Although the 15-acre farm has sheep, goats, Angora rabbits and one full-size horse, it’s the four easygoing miniature horses who get the most attention. The smallest children can ride the minis; bigger kids and teens work on training, walking and horse care. 

“I just think he’s awesome,” said 11-year-old Alexander LeBlanc of his favorite horse, Sampson. “He’s not really the biggest of the horses, so I’m not able to ride him. But I lead him, I work with him, I walk him. I help him with his nipping problem. What I do is I just work with him.”  

The Shaws no longer board their friend’s animals; the mini horses all belong to them. All are rescues whose early lives — abuse and abandonment — mirror the early lives of the children they help.

“One of our horses had been put in a dilapidated barn,” Amy said. “There was a storm and so the barn fell in on this horse and he wasn’t discovered for four days. You wouldn’t believe how many kids connect with that horse and that story.” 

“Because many kids, their story is they were locked in a room while their parents were out, or locked in their bedroom or a closet,” Warren said. “So they relate to that.”   
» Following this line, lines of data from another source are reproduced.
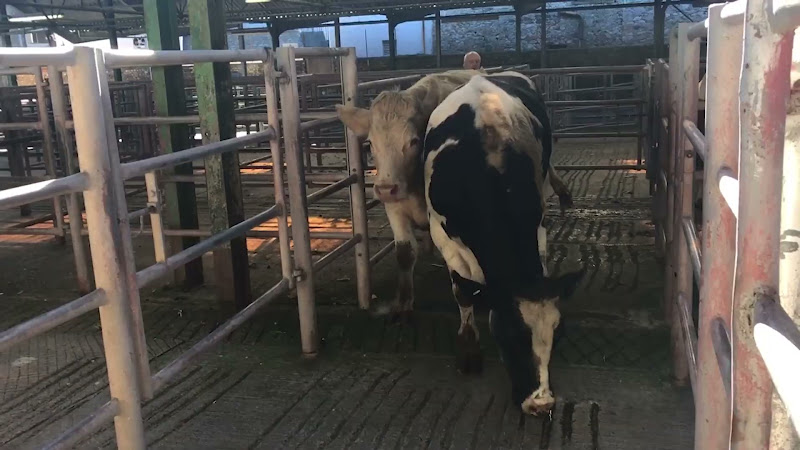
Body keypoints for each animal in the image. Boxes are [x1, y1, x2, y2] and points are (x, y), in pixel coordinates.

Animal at [336, 70, 574, 320]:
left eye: (413, 141)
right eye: (370, 143)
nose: (384, 188)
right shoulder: (396, 207)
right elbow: (405, 253)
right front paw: (403, 303)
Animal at [422, 73, 585, 415]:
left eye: (559, 334)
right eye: (510, 334)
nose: (541, 403)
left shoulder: (536, 225)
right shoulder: (442, 234)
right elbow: (463, 292)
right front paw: (469, 350)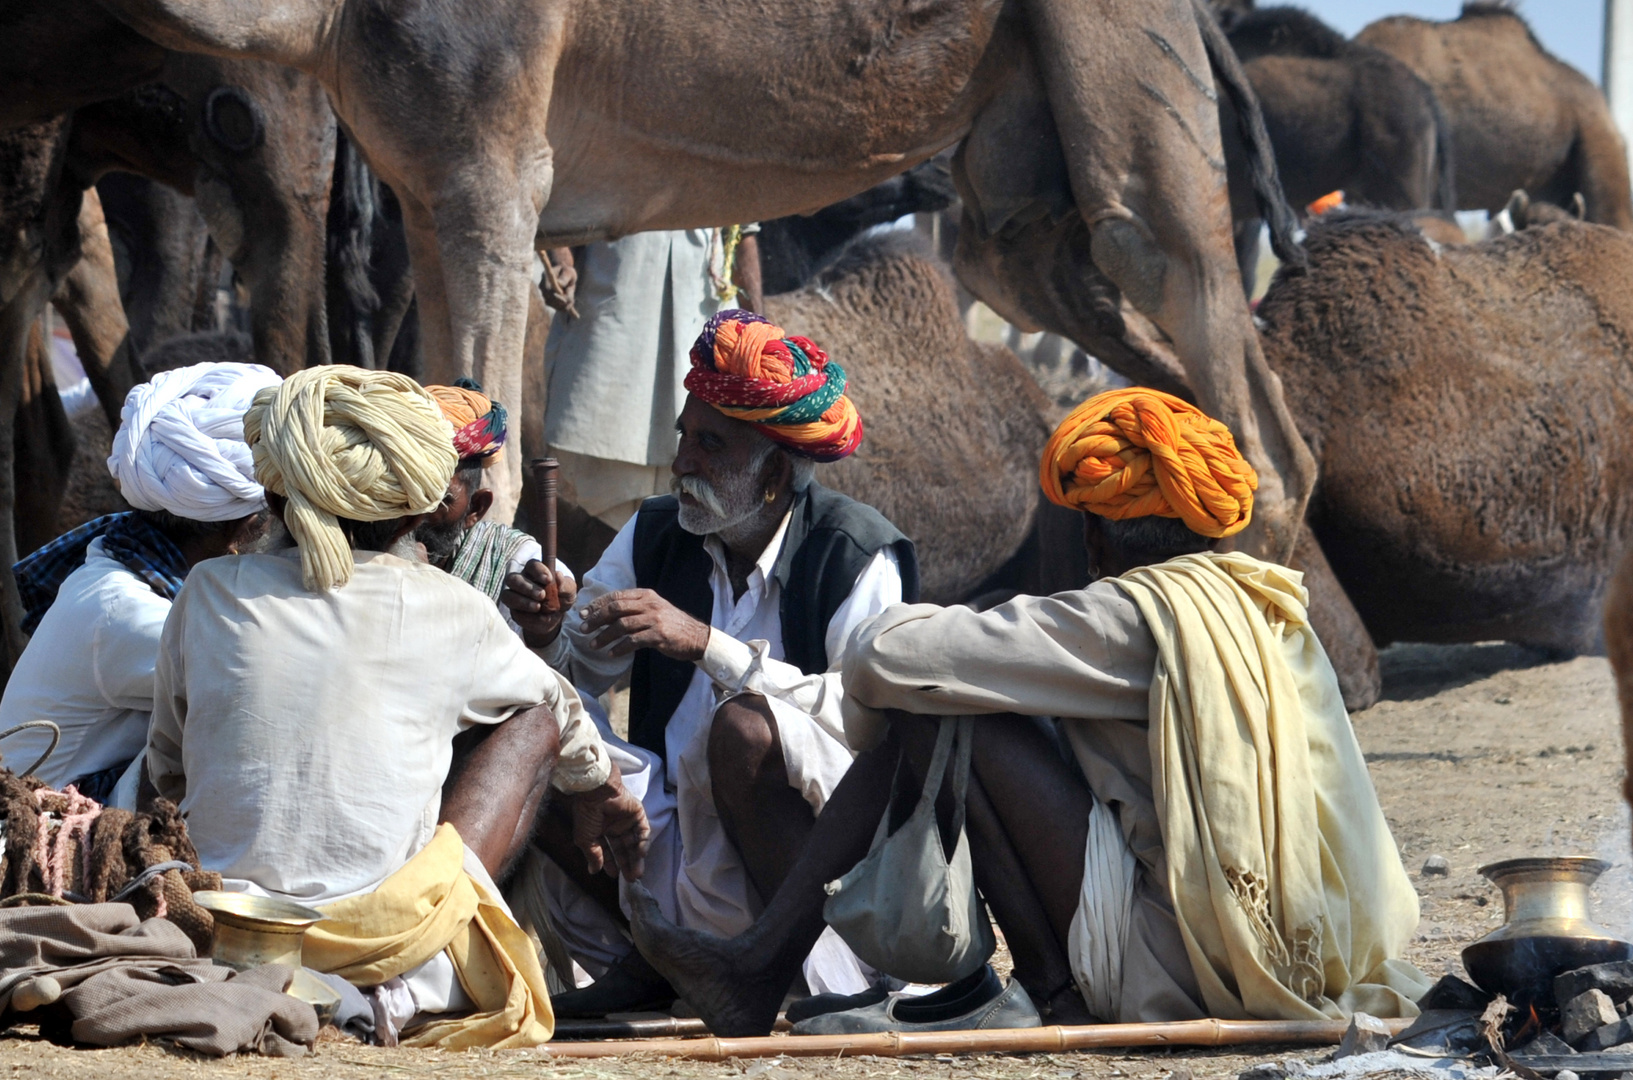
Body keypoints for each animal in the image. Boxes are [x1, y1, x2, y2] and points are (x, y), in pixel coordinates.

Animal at [98, 0, 1312, 565]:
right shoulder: (424, 181)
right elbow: (448, 436)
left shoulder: (491, 158)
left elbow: (486, 467)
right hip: (1015, 189)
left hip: (1126, 69)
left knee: (1224, 373)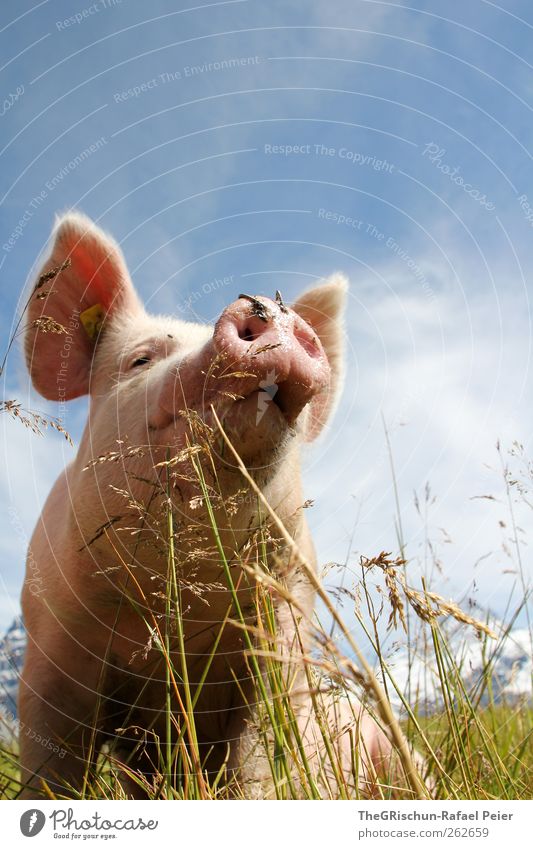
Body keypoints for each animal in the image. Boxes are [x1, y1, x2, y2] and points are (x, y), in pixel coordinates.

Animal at [19, 215, 420, 800]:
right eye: (141, 359)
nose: (268, 308)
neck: (185, 603)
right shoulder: (50, 638)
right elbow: (51, 766)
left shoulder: (281, 630)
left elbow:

The Shaws, their volunteers and therapists have seen the little horses work near-miracles. A child who was unwilling to talk suddenly opened up while working with the horses. A child who was angry and defiant gradually calmed around the farm animals and learned to follow directions while working with them. A child who always felt different and alone at school found acceptance and friendship in horses, who are also different.

“When we train the horses or work with them, a lot of things can connect to what the kids feel,” said Kayla Hilton, a volunteer riding instructor working toward her certification in therapeutic riding. “The same way we will calm a horse is very similar to the way you can calm a child. But when it’s pointed toward the horse, the child can view that rather than all the attention being on themselves.”   
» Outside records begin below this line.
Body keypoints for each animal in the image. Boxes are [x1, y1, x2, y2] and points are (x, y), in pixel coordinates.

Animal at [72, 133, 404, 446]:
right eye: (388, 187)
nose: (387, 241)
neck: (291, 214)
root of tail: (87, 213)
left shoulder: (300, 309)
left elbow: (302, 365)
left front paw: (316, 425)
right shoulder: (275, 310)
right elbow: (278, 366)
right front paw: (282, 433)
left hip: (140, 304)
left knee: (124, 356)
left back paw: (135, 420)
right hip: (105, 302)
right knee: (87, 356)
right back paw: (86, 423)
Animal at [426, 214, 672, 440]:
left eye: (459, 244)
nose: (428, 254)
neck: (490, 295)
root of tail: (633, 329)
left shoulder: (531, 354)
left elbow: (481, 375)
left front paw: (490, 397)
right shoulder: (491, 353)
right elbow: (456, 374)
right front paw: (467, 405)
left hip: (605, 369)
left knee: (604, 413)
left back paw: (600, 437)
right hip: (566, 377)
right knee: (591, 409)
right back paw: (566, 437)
The Shaws say At a Bend in the Road has helped parents, too. To the outside world, their children appear unruly and undisciplined. To those at the farm, they’re just dealing with trauma.

“The families feel so accepted and unguarded here,” Warren said.

The Shaws open the farm to families three days a week. Enrollment is full, but they hope to expand their space to take more kids. 

With help from two major grants — $20,000 from the Davis Family Foundation and a $10,000 matching grant from a donor — the Shaws plan to erect a building to house their occupational therapy and counseling programs and add physical therapy, speech therapy, tutoring and other programs. They also hope to build a covered riding arena.

The farm, which runs completely on donations, is always in need of help. Donations are funneled directly into the farm and its programs. Two therapists bill insurance but take no money from the farm or its families. All other workers are volunteers, including the Shaws and their 17-year-old son.

Their daughter, now 14, works on the farm, too. She still struggles with PTSD, but At a Bend in the Road has made it easier.

“We’re still on the road and we will be for some time, if not for a lifetime,” Warren said. “But I also say the progress has been incredible.”